State-level parties are also called Regional parties since their presence is restricted to one or more states for e.g., Dravida Munnetra Kazhagan (DMK) and All India Anna Dravida Munnetra Kazhagam AIADMK (Tamil Nadu) or TDP (Andhra Pradesh).
Levels Of Representation And Decision Making:
In India, which is a federation, decision making occurs at both the national and state levels. It also takes place at the local level i.e., in local self-government. Political parties serve as channels of representation at all three levels.
Interest Groups And Pressure Groups:
Interest groups and pressure groups are informal channels that seek to represent the people. A pressure group is an interest group that is organized to influence public opinion and government policy towards the fulfilment of it’s objectives and without active participation in the electoral process.
This includes interest groups in the fields of business such as Federation of India Chambers of Commerce and Industry (FICCI); for labour e.g., Indian National Trade Union Congress (INTUC), Bharatiya Kamgar Sena (BKS), for peasants e.g., Shetkari Sanghatana; for students e.g., Akhil Bharatiya Vidyarthi Parishad (ABVP), National Students Union of India (NSUI). In the USA, pressure groups are also called Lobby Groups.

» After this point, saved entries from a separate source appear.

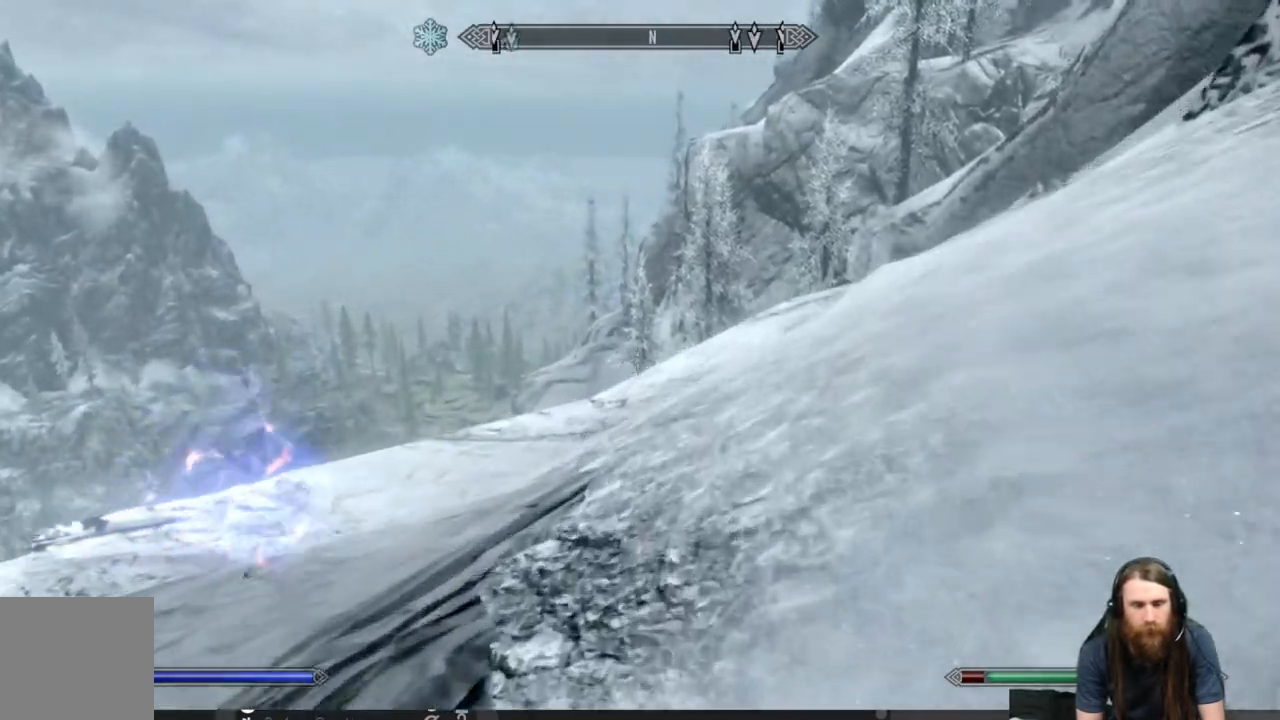
{"buttons": [], "left_stick": "up", "right_stick": "left", "events": [[233, "L1", "up"], [367, "right_stick", "left"]]}
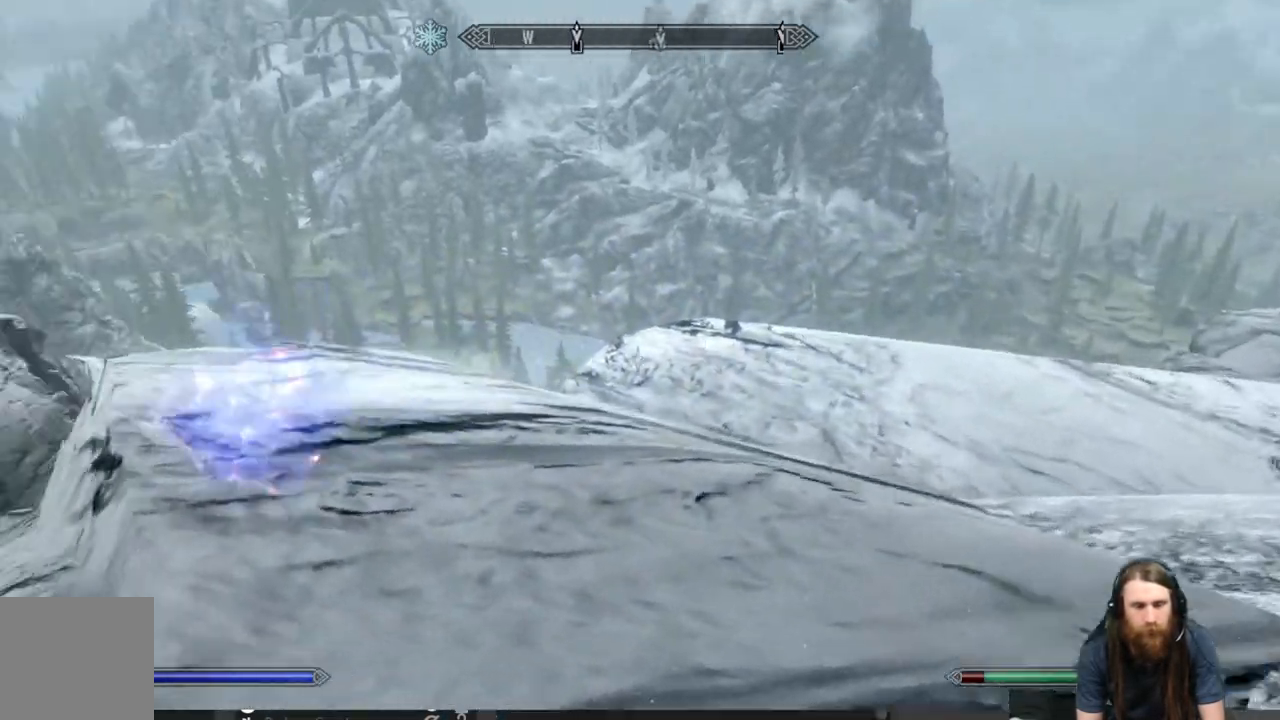
{"buttons": [], "left_stick": "up-right", "right_stick": "center", "events": [[67, "left_stick", "up-right"], [67, "right_stick", "center"]]}
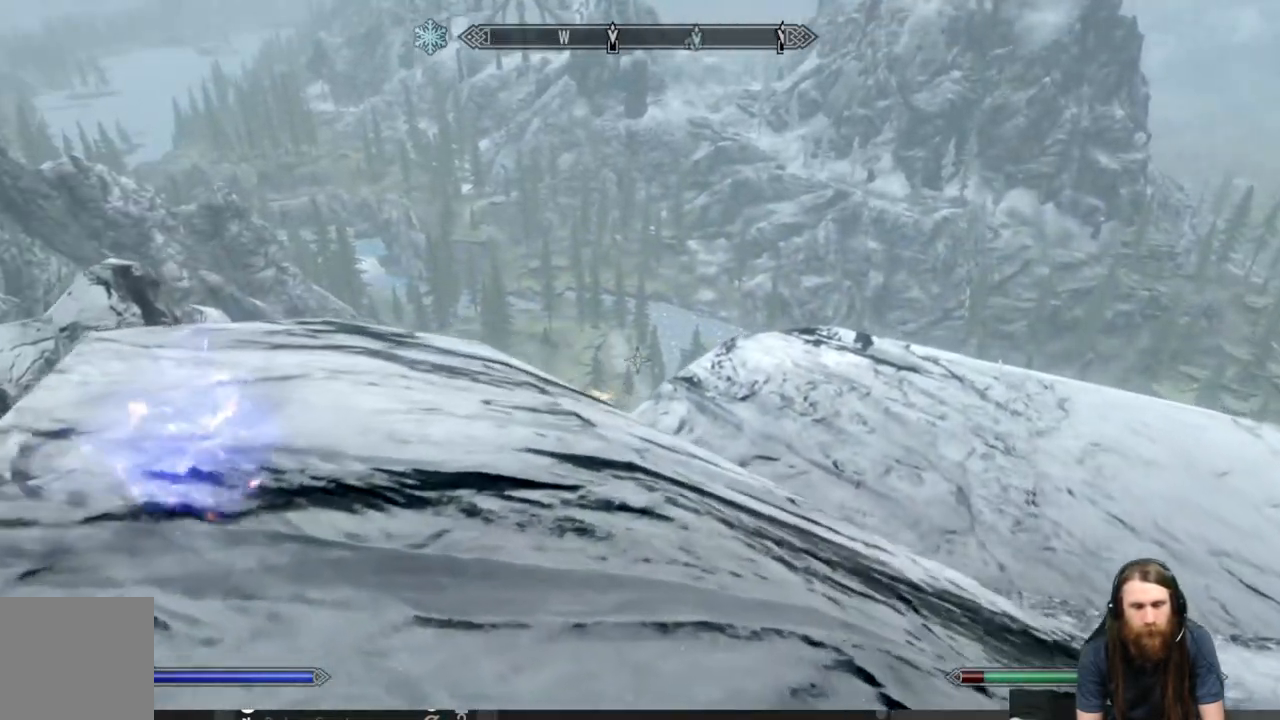
{"buttons": [], "left_stick": "up-right", "right_stick": "center", "events": []}
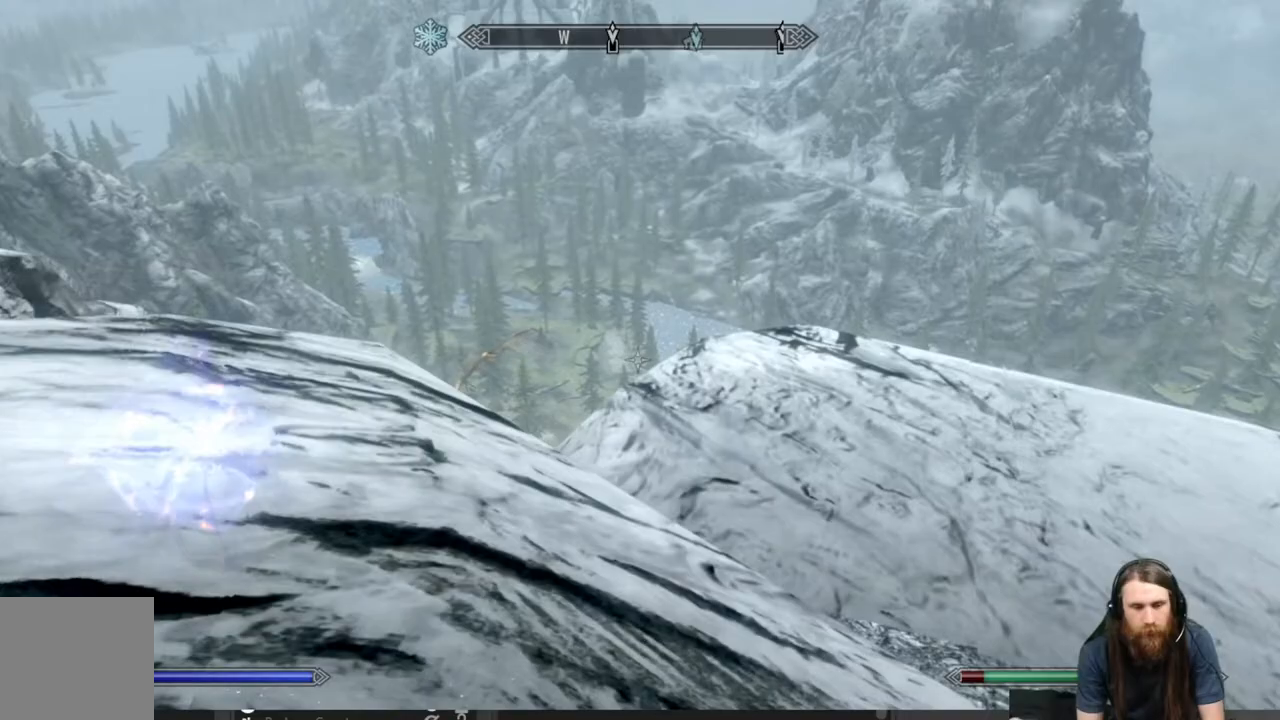
{"buttons": [], "left_stick": "up-right", "right_stick": "center", "events": []}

Non-Government Organization (NGO’s):
Non-Governmental Organizations are another mechanism for representation. They seek to represent and to aid sections of society where the government agencies have been negligent or unsuccessful. Most NGO’s represent a cause and have people with specialized knowledge or strong convictions associated with it. In India, there are numerous NGO’s working for social causes such as for the environment or for underprivileged sections of society such as children, the disabled, women, etc.